Remove the roughing skin on vertical surfaces
The cutting length of your finishing cutter may be too short
An important feature in 3D CAM software is the option to offer separate operations for Roughing and for Finishing (as shown for instance in this tutorial video). For a roughing operation DeskProto offers extra functionality, including the option to machine in roughing layers (cannot be switched off for the first operation) and the option to leave a roughing skin around the part, to be removed when finishing. After such roughing operation the finishing cutter can simply follow the surface of the geometry, without the need for layers.
This process works fine for most geometries. Though not for all: for a geometry with high vertical surfaces the roughing skin can cause a problem for the finishing operation.

Three parts, each with a roughing skin, and a finishing cutter with its cutting length shown.
For the leftmost part finishing with this cutter is fine,
for the other two parts the cutting length is too short to remove the roughing skin.
For the leftmost part finishing with this cutter is fine,
for the other two parts the cutting length is too short to remove the roughing skin.
The image above shows three parts (drawn in brown). After the roughing operation each part is a bit too large as the roughing skin still is present (drawn in pink). That skin will be removed by the finishing cutter (drawn in grey). The advantages of this process are that inaccuracies in the roughing toolpath will be removed when finishing, and that the resulting surface will be very smooth as the workload for the finishing cutter is very low.
The exception just mentioned occurs in case of an (almost) vertical surface. The finishing cutter will follow the geometry, removing the skin. No problem as the skin is only a thin layer of material. However, the image also shows what happens when a high vertical surface is present: the finishing cutter tries to remove all skin on this vertical surface in one toolpath. As result the shaft of the cutter will hit the material: a collision (drawn in red) !
Such vertical surface can be present in the geometry (the part in the center) or when the cutter travels far below the geometry (the rightmost part), for instance when machining a part from two sides.

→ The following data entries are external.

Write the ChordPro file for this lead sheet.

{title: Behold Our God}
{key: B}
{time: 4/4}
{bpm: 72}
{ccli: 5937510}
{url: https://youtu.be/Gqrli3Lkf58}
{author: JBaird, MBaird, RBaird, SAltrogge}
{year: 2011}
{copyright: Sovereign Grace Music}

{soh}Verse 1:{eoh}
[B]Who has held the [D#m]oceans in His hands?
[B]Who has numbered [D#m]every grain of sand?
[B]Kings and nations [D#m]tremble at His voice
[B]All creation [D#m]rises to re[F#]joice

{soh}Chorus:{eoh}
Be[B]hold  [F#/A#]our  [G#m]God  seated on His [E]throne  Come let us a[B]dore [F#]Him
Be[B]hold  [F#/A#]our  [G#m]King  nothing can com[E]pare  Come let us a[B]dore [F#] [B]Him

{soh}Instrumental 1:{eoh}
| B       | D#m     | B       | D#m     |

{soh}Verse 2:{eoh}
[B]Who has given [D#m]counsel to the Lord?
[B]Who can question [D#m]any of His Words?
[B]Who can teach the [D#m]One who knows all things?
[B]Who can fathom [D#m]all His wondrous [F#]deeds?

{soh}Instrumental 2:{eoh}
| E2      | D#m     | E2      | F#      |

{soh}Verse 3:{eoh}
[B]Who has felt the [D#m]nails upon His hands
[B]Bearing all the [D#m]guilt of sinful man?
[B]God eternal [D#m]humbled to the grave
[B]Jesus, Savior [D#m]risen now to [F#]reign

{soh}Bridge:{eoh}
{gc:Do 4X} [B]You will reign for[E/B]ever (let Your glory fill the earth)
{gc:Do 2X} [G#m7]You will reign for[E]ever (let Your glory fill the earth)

Roughing toolpaths and finishing toolpaths for a sphere, with extra waterline toolpaths in-between.
The solution for this problem is to create an extra operation, between roughing and finishing.
Such semi-finish operation needs to be without roughing options and use the waterline strategy.
For this extra operation as said no roughing skin needs to be set, and no roughing layers either. Strategy for this operation is Waterline, with detail settings "Top to bottom" and a Waterline distance that is smaller than the cutting length of the cutter. As you can see in the image above this is a very efficient way to remove the roughing skin from the vertical surfaces that are present.

Simulations of the result, after running the three sets of toolpaths shown above.
The red marker shows the start of the vertical surface, that no longer causes a problem now.
The red marker shows the start of the vertical surface, that no longer causes a problem now.
These simulations show the result after each of the toolpaths has been run. The leftmost simulation clearly shows the original problem, indicated with the red marker. Here the first finishing toolpath would try to remove the roughing skin over this complete height. In one movement of the cutter. Which is not possible, as the cutter does not have cutting edges over this complete height: as a result the shaft of the cutter would have hit the material. The extra set of waterline toolpaths has prevented that.